Delivered at her Funeral on 18 June 2012


Today we mourn the passing of my mother, but more importantly, we are here to celebrate her life.

This is an occasion to say a few words about my mother, and perhaps also to share a few laughs, possibly at her expense. She would be quite upset if I were to pass up this opportunity.

The first thing I would like to say is that my mother has been a very lucky person. She was born into a caring family, and my grandfather clearly instilled in her the virtue of modesty and simplicity. She was extremely lucky that when the ferry she was on between Canton and Hong Kong was sabotaged and sank, killing many, she was rescued largely unharmed very swiftly, apparently still holding on to her handbag. And when she went to study in England, as soon as she stepped off her boat at Tilbury Docks, she met a dashing young man who proceeded to sweep her off her feet and doted on her for the rest of her life. And while her children may have been a tad disappointing, she has lovely grandchildren.

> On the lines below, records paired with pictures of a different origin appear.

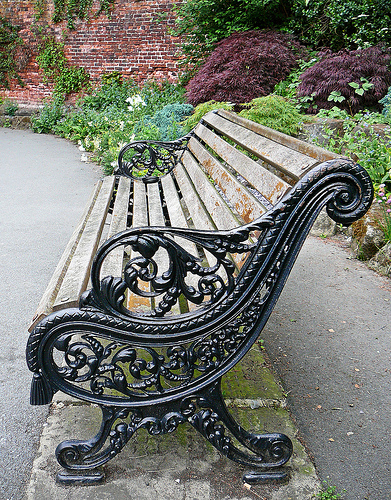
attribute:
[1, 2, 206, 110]
wall — red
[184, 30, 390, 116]
leaves — purple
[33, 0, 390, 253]
bushes — purple, green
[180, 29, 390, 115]
bushes — purple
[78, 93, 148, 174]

My mother can be very charming and kind, but there is also a darker side to her character. She was a disciplinarian with no qualm about using the whip, which my brother and I could attest to on many an occasion. I also recall a time when I was locked in the storage room for my misdemeanour, and could hear our servant pleading with her on my behalf, concerned that I would suffocate, since the hot water boiler was kept in the same storage room. My mother's desire to make sure that John and I did well in school would often go badly overboard when she kept us up half the night before an exam, obliged to sit through her interrogation to convince her that we knew our stuff, with the natural consequence that we would be worn out the next morning. Mum, we forgive you.

My mother is a very fair person, and never shows any favouritism towards either my brother or me. While she gave me the gift of mathematics, she gave John the ability to live largely without it but with untidiness instead. She herself is not very domesticated, as throughout the years in Hong Kong, she had servants to tidy up after her. In later years, my father took over this onerous task. Whenever she decided to do some cooking, she would use every pot in the house, unfortunately a gift she also bestowed on me. Lily, Abby and Sam, you know who is to blame when there is a lot of washing up to do.

What I would like to emphasize today most of all is my mother's courage, her desire to care for others and her distaste of the limelight. She was very courageous when she married her dashing young man. Allegedly, he had no money and only a job. She supported my father unwaveringly while he was making his way in this world. And when he became hugely successful and famous, she never took advantage of his position, preferring to remain in the background. She even famously turned down an invitation to have dinner with the Queen, and instead chose to be in London for the birth of her first grandchild. She took on Ada's evil aunt, and provided Ada with the chance of a decent life.

To illustrate how much her dashing young man meant to her, Mum on one occasion pleaded with me not to study mathematics, but electrical engineering instead, to keep my father happy. Mercifully for everyone, she failed miserably -- just imagine the widespread and frequent power cuts this would otherwise have caused!

Mum was a very worried person when she came to Sydney in March to visit us, not knowing how well or badly I was coping with my cancer treatment. She must have been reassured when she saw that my head was not bald and shiny, and that I still had more hair than my father and brother combined. And when she was very ill and I had to wait until after a final operation before I could travel, against all odds, she waited for me.

Thank you, Mum. Rest in peace. Do not worry. We will look after your dashing young man.